Oddly, even as we find ourselves caught up in the market economy, we may benefit from challenging a system built on conformity, isolation, and greed. After all, our current social system seems designed to create economic gain from the unhappiness and illness of its citizens, including healers and other health care providers. It seems to me, thinking together about the contradictions inherent in our work, and options for truly facilitation healing, though challenging, is a conversation worth having.

3 thoughts on “Thinking About Money

  1. I wholeheartedly agree with you! On my own healing journey I faced the same problem. I so badly wanted to work on my own healing, but found it financially difficult.
    Now as a practitioner, I face this difficulty from the other side as well. And as the world marches to 2012, more and more people are going to be seeking help with their healing.

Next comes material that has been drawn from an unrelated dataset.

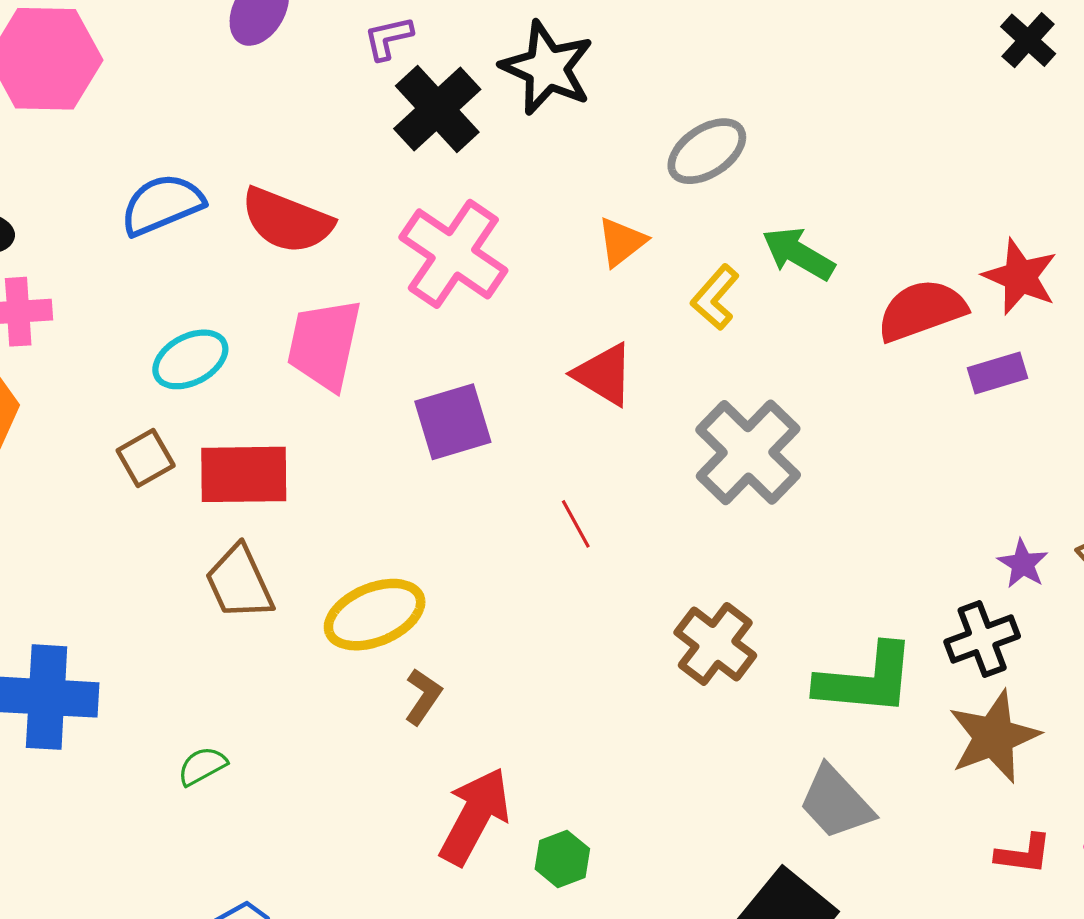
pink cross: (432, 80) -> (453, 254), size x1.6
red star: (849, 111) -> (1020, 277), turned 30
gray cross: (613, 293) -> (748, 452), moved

    What I can say from my personal journey, is give it over to spirit to find a way to make it happen. If an individual is committed to making changes in their life, spirit will provide. And in my own journey I found caring healers who helped me continue doing my work, and I aspire to helping others as I have been helped.

    I also like your comment about friends and family helping with the costs. Many people find it difficult to receive, and refuse to ask for help. But going back to traditional ways is a solution for the many people who are going to be searching for help in these exciting changing times.
    I love your ability to clearly see the issue.

    1. Thank you for your thoughtful response. As the snow falls, again, this morning I am reminded the past and the present are always here. The ancestors and ancient ones walk with us now, perhaps whispering to us about the way forward. It is good to talk about that which troubles us as individuals, families, and communities. Sharing strengthens us as we seek to live in balance and community, and to honor tradition in an ever changing world.